**Texte fourni:**

• • •

A la loupe : La résistible raréfaction des terres rares

Depuis juillet, les échanges sino-mondiaux vivent une mini-tempête sur le marché des terres rares, quand Pékin a édicté la coupure de 72% de ses exports, s’imposant un plafond de production de 89.200m3. C’est que l’empire du Milieu détenait 97% du marché de cette matière aux 17 métaux, tel neodymium ou terbium, dite «vitamine de l’industrie», nécessaire à une gamme surprenante d’articles, tels aimants, pots catalytiques, radars… Aussi un vent d’angoisse passe par les capitales et les groupes, du Japon à l’Allemagne où R. Bruederle, le ministre de l’économie, dénonce le «protectionnisme» de la Chine.

Cela ne date pas d’hier. Comme les USA le font depuis 10 ans, Pékin veut conserver ses réserves, mieux les valoriser et donner priorité d’accès à ses nationaux.

• • •

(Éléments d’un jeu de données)
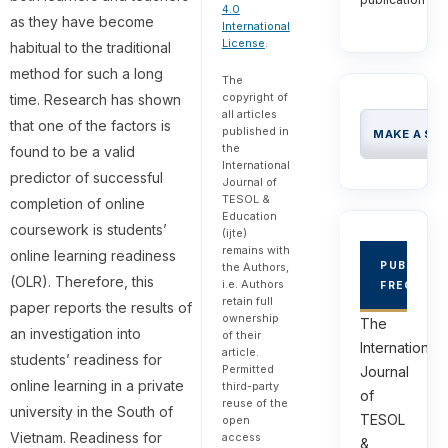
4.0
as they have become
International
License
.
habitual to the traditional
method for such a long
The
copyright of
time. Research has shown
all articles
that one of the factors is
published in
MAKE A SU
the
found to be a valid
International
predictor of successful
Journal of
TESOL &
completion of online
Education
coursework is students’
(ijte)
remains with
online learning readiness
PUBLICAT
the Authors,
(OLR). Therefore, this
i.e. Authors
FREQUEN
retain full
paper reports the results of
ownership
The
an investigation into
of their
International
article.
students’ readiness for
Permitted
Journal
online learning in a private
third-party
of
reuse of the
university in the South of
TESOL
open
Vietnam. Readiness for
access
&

• • •

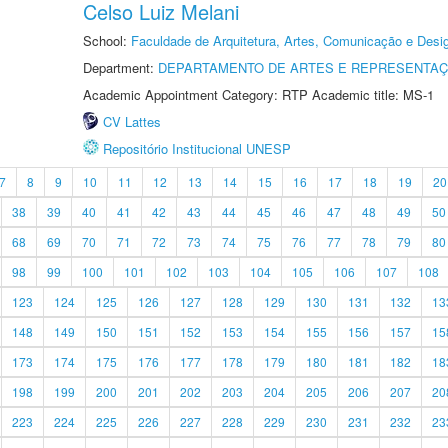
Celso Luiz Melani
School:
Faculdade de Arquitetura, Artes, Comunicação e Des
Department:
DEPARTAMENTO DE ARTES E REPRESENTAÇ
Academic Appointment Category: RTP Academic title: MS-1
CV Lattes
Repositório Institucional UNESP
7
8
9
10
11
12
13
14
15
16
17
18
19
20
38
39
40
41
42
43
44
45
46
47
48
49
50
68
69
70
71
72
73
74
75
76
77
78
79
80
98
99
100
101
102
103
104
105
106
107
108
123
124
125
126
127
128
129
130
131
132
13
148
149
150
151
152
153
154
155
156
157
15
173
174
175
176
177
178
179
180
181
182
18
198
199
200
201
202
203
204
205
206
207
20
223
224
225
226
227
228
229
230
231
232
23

• • •

**Liste des consignes:**
**a.** D’après le texte sur les terres rares, quel surnom donne-t-on à cette matière aux 17 métaux ?
**b.** Recopiez sans rien changer le passage du texte sur les terres rares qui va de « Depuis juillet, les » à « à ses nationaux. ».

**Corrigé des exercices:**
**a.** On la surnomme la «vitamine de l’industrie».

**b.**
Depuis juillet, les échanges sino-mondiaux vivent une mini-tempête sur le marché des terres rares, quand Pékin a édicté la coupure de 72% de ses exports, s’imposant un plafond de production de 89.200m3. C’est que l’empire du Milieu détenait 97% du marché de cette matière aux 17 métaux, tel neodymium ou terbium, dite «vitamine de l’industrie», nécessaire à une gamme surprenante d’articles, tels aimants, pots catalytiques, radars… Aussi un vent d’angoisse passe par les capitales et les groupes, du Japon à l’Allemagne où R. Bruederle, le ministre de l’économie, dénonce le «protectionnisme» de la Chine.

Cela ne date pas d’hier. Comme les USA le font depuis 10 ans, Pékin veut conserver ses réserves, mieux les valoriser et donner priorité d’accès à ses nationaux.